▶ [REQUEST] Copy each line of the data below with the word "What".

(Stored data entries)
▬▬▬▬▬▬▬▬▬▬
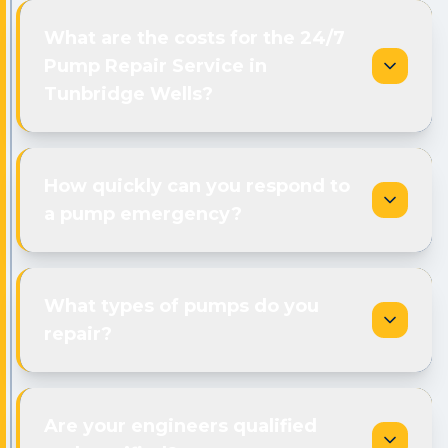
What are the costs for the 24/7
Pump Repair Service in
Tunbridge Wells?
How quickly can you respond to
a pump emergency?
What types of pumps do you
repair?
Are your engineers qualified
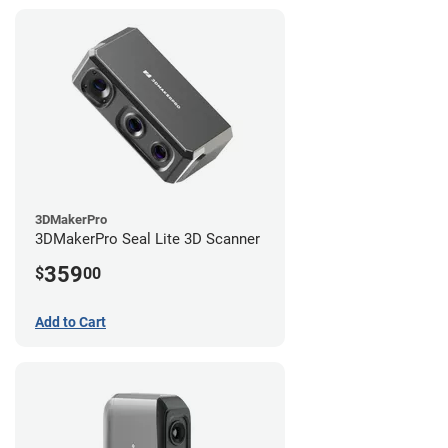
3DMakerPro
3DMakerPro Seal Lite 3D Scanner
359
$
00
Add to Cart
▬▬▬▬▬▬▬▬▬▬
▶ [SOLUTION FOR THIS EXERCISE]
What are the costs for the 24/7
What types of pumps do you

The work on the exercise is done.